Doctors from overseas working in the NHS are more likely to be suspended or struck off when they have no lawyer to represent them at a disciplinary hearing, new figures show.
The findings have raised fresh questions about whether the General Medical Council (GMC) displays “systemic racial bias” in its treatment of foreign-born medics accused of wrongdoing.
When doctors who graduated abroad do not have legal representation upon attending a tribunal hearing, more than four out of five (83%) end up being suspended from work or struck off from the UK medical register, GMC figures show.
That is significantly higher than the 55% of suspended or struck off overseas medical graduates who had representation. The hearings fall under the responsibility of the Medical Practitioners Tribunal Service (MPTS), the GMC’s disciplinary arm.
Similarly, while the MPTS panel decided that only 8% of those without representation should face “no impairment” of their medical practice, the figure was much higher – 27% – among those who did have a lawyer with them. In addition, many in the latter group received nothing more than a warning, in which doctors are told that their conduct is below the acceptable standard.
A total of 37% of UK doctors who trained abroad do not have legal representation when they attend an MPTS hearing, compared to 25% of doctors who qualified in the UK.
The GMC figures, which cover the years 2018–21, were obtained by the Medical Protection Society (MPS), which represents doctors whose conduct has drawn complaints from members of the public, using freedom of information laws.
Dame Jane Dacre, the president of the MPS, said: “The fact that so many doctors coming to work in the UK have no one to defend their interests, provide legal advice and guide them through what is a lengthy, stressful and complex regulatory process. , is worrying. I am deeply concerned about them.
“The difference in outcomes when an overseas graduate has legal representation at their tribunal is stark and shows just how essential it is. Those without are clearly greatly disadvantaged, coming out of the process facing significantly harsher sanctions, which can so often be career-ending.”

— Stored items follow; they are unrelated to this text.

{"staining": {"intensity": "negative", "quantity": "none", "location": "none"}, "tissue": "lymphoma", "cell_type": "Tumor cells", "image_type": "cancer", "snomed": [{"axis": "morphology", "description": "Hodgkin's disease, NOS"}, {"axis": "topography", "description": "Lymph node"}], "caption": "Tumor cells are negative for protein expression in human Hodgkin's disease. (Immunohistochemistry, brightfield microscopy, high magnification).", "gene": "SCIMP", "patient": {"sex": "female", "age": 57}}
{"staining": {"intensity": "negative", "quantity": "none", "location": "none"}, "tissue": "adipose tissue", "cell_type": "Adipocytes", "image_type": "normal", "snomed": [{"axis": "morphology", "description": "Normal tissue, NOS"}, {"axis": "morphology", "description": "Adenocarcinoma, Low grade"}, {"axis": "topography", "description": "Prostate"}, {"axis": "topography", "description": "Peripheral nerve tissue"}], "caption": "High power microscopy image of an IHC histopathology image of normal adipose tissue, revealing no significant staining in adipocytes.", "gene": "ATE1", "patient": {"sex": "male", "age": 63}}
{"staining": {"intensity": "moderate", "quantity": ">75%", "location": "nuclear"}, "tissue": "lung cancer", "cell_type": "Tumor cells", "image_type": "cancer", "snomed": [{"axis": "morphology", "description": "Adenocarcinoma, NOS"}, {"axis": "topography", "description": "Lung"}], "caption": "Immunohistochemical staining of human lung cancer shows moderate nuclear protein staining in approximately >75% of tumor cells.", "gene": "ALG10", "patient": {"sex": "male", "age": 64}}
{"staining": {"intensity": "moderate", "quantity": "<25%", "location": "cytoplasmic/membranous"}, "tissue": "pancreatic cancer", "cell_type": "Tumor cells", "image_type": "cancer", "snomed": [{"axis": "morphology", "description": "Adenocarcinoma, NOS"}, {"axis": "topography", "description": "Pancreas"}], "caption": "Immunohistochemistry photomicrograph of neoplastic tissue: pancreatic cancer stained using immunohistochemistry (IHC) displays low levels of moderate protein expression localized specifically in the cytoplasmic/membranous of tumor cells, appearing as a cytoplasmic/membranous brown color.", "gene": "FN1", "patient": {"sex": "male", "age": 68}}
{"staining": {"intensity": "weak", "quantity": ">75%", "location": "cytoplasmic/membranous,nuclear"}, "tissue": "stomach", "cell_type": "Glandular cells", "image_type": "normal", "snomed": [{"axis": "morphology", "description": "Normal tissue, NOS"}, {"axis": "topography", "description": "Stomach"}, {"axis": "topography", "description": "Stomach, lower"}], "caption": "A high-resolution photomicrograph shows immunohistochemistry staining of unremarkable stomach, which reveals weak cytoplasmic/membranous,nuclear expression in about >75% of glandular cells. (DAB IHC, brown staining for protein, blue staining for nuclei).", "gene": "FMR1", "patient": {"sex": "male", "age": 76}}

Dr Ramesh Mehta, president of the British Association of Physicians of Indian Origin, said many overseas-trained doctors were unaware that they are only covered by the NHS’s collective insurance policy for alleged medical negligence, and not for complaints about their personal behaviour.
“It’s very unfair that these doctors aren’t properly informed and therefore aren’t properly represented” because they have not joined a medical defense organisation, I added.
Dr Jenny Vaughan, the chair of the Doctors’ Association (DAUK), said: “This research by the MPS shows the injustice of what is happening to overseas graduates who come to this country and provide a vital service for our patients.
“As a country, we cannot have it both ways. We should not expect our health service to be propped up by overseas graduates and then just let them face such serious consequences without proper support.”
The GMC has pledged to eradicate “disproportionate complaints from employers about ethnic minority doctors”, after complaints that the disciplinary system was racist.
Dr Chaand Nagpaul, chair of council at the British Medical Association, said that the GMC’s bias against ethnic minority doctors had been proven last year when the regulator was found to have discriminated against Dr Omer Karim, a cancer surgeon, on the grounds of his race .
“It’s a tragedy to think that the NHS might already have lost talented professionals” because of the large number of foreign-trained doctors who have been struck off when they faced an MPTS hearing alone, added Nagpaul.
The GMC said that any doctor who faces a hearing without legal representation is at risk of a negative outcome, regardless of where they are from.
A spokesperson said: “Our own published peer-reviewed research shows that any doctor who doesn’t attend their hearing or have legal representation is more likely to receive more serious outcomes at hearings. That same research shows that court outcomes are unrelated to whether doctors qualified in the UK or not. Non-attendance or lack of legal representation puts any doctor at a disadvantage.”